The Human Comedy
- First edition cover
- Author: William Saroyan
- Illustrator: Don Freeman
- Language: English
- Publisher: Harcourt
- Publication date: February 4, 1943
- Publication place: United States
- Media type: Print (hardback and paperback)

= The Human Comedy (novel) =

1943 novel by William Saroyan

The Human Comedy is a 1943 novel by William Saroyan. It originated as a 240-page film script written for MGM. Saroyan was planning to produce and direct the film, but he was dropped from the project either because the script was too long or because a short film he directed as a test was not considered acceptable – or both. He walked off the lot, went home, and swiftly created a novelization, which was published just before the film came out. It was the March 1943 Book-of-the-Month Club selection, and became a best-seller a week after its release. Saroyan won the Academy Award for Best Story for the film, The Human Comedy.

==Plot==
Homer Macauley is a 14-year-old boy growing up fatherless in the San Joaquin Valley of California during World War II. His oldest brother, Marcus, is off fighting the war, and Homer feels he needs to be the man of the family. To make money, he takes an evening job as a telegraph boy, meaning sometimes he has to deliver the news to a family that a son has died in the war. Yet Homer keeps up his normal life, going to school, to church, and to the movies.
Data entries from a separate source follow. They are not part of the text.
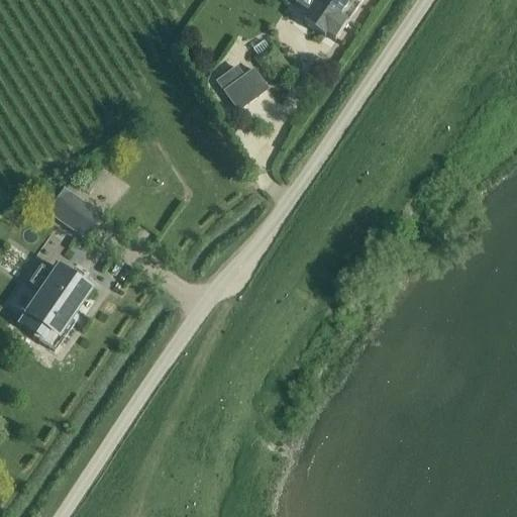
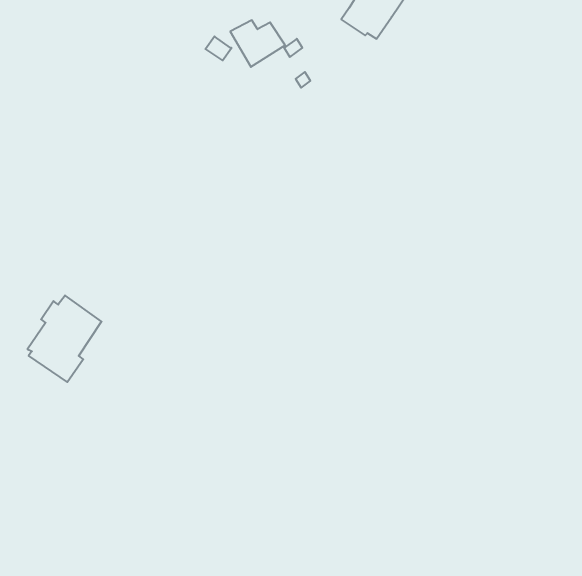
building: [219,68,268,109] -> [230,20,285,67]
building: [48,186,99,232] -> none

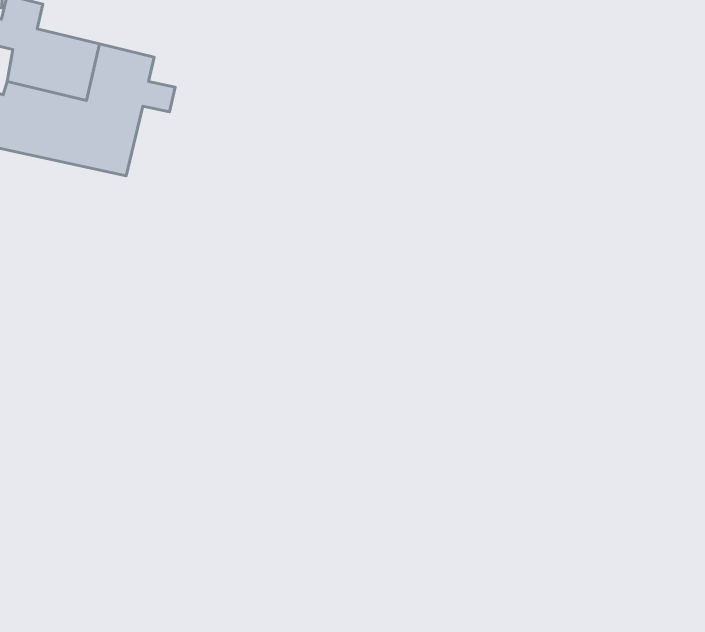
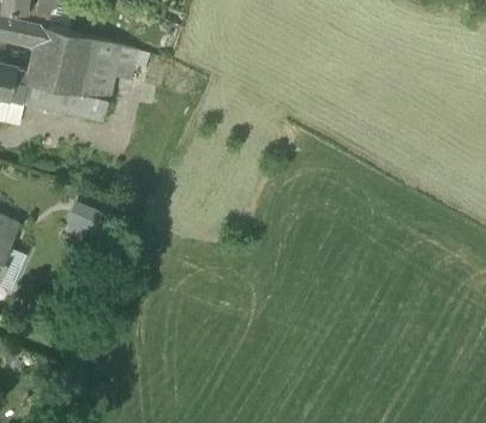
building: none -> [72,205,113,237]

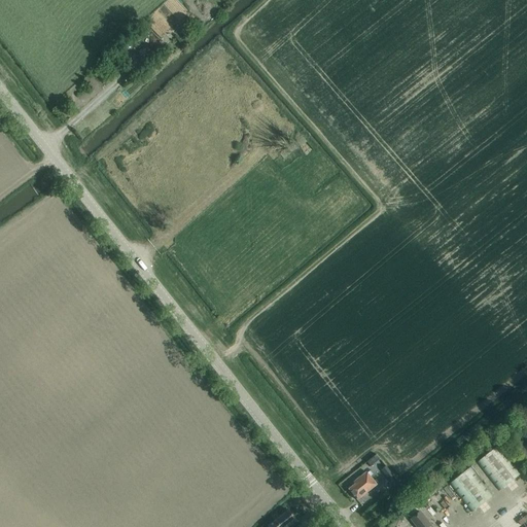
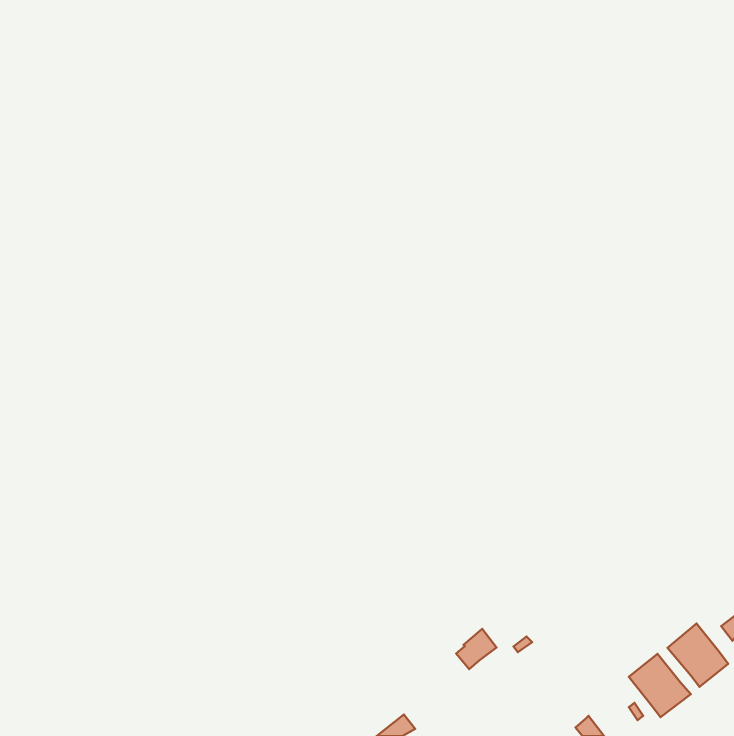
building: [350,470,379,499] -> [456,629,497,669]

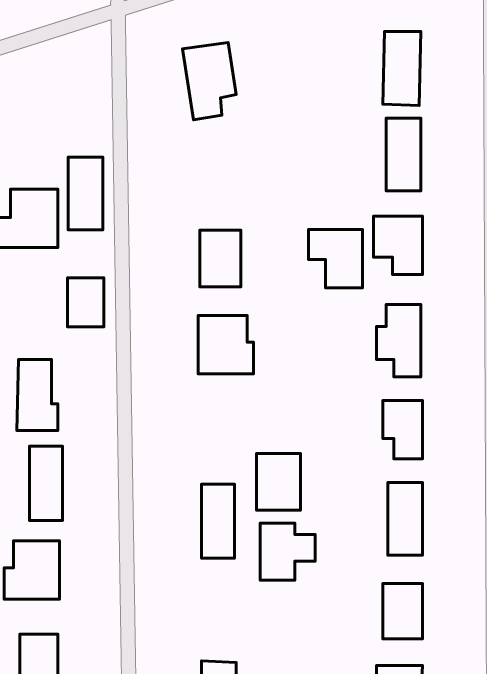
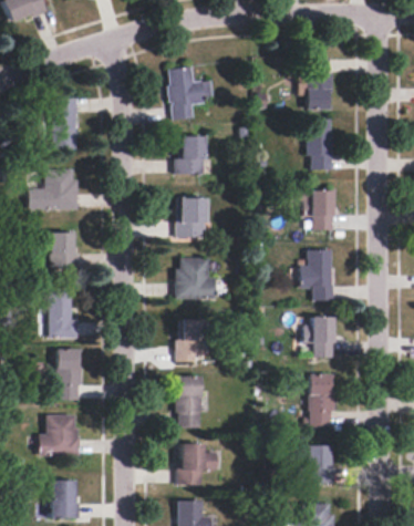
building: none -> [177,136,204,174]
building: [68,157,103,230] -> [53,99,77,149]
building: [308,230,362,288] -> none
building: [68,278,104,327] -> [50,233,75,267]
building: [256,453,301,510] -> [177,320,208,360]
building: [260,523,315,580] -> [178,444,217,484]

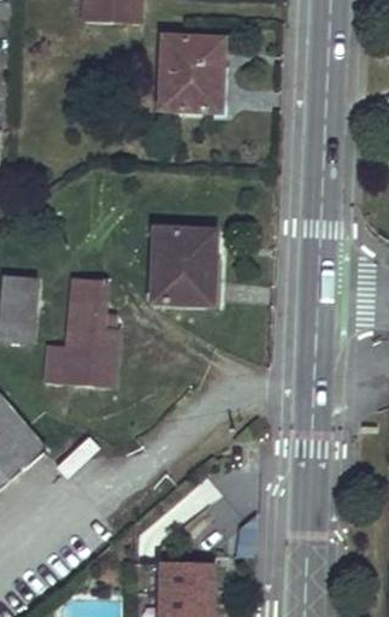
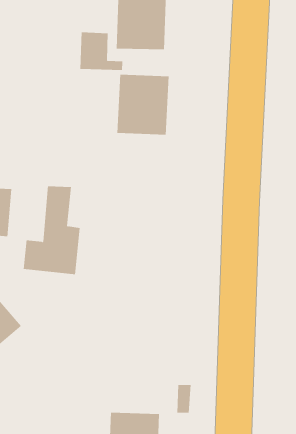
building: none -> [80,31,123,71]
building: [152,227,217,301] -> [116,74,169,135]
He is encouraged by his home environment and his loving family, including a very young brother and a mother who plays the harp. His roots and an almost instinctive sense of right and wrong keep him honest and hopeful. The novel's optimistic tone came, at least in part, from starting as a screen-treatment for MGM's Louis B. Mayer.

==Characters==
- Homer Macauley – Protagonist, 14-year-old telegraph messenger living in fictional town of Ithaca, California
- Katie Macauley – Homer's mother, who plays the harp
- Bess Macauley – Homer's elder sister, who plays the piano
- Mary Arena – Neighbor, girlfriend of Homer's brother Marcus, friend of sister Bess
- Ulysses Macauley – Homer's four-year-old brother
- Mr. Grogan – Owner and old-time telegraph operator of Ithaca's telegraph station
- Mr. Spangler – Manager of telegraph station
- Miss Hicks – Homer's history teacher, who moralizes during Homer's detention
- Hubert Ackley III – Homer's rival
- Auggie Gottlieb – Newspaper boy and leader of a neighborhood gang of young boys
- Matthew Macauley – Homer's deceased father
- Marcus Macauley – Homer's elder brother, enrolled in the Army
- Mr. Ara – Town grocer
- Diana Steed – Mr. Spangler's girlfriend
- "Girl on the corner"

==Themes and setting==
The story of The Human Comedy, including the characters Homer and Ulysses in particular, is based on Saroyan's life, living fatherless with his siblings and his mother. The town in the novel, Ithaca, California, is based on the real town of Fresno, California, Saroyan's hometown.

The book contains several references to Homer's Odyssey, including the use of Homer as the name of the main character in this novel. Homer's young brother's name, Ulysses, is the Roman form of the name Odysseus, the protagonist of Homer's Odyssey. The books share the theme of returning home. Ithaca is both Homer's and Ulysses' hometown in the novel and Odysseus' home island in the Odyssey. The name Helen Eliot (a nod to Homer's Helen of Troy) is used as the name of the girl that Homer loves.

The story occurs during World War II.

==Revision==
Dell Paperbacks released a revised edition of the novel in 1966. The revised edition is credited to William Saroyan, with several substantial edits that reduce the story to 192 pages.

==Adaptations==
The film based on Saroyan's script, The Human Comedy, was released in 1943.

In 1943, Nick Hoffer drew a newspaper comic strip, La Comédie Humaine, based on The Human Comedy. It ran in Le Petit Journal, a Québec newspaper.

An adaption by S. Lee Pogostin aired on television on the DuPont Show of the Month in March 1959. Pogostin's adaptation was highly praised by the New York Times. This production starred Michael J. Pollard and featured narration by Burgess Meredith.

A musical adaptation for the stage, which The New York Times described as a "pop folk opera", opened at Joseph Papp's Public Theatre on December 28, 1983, and eventually transferred to Broadway, where it closed after 19 previews and 13 performances.

In 1992, Richard Klautsch directed an adaptation for the stage by Phil Atlakson at Boise State University that featured Randy Davison.

A second film version, Ithaca (2015), was directed by Meg Ryan. Filming began in Richmond, Virginia and Petersburg, Virginia in July 2014.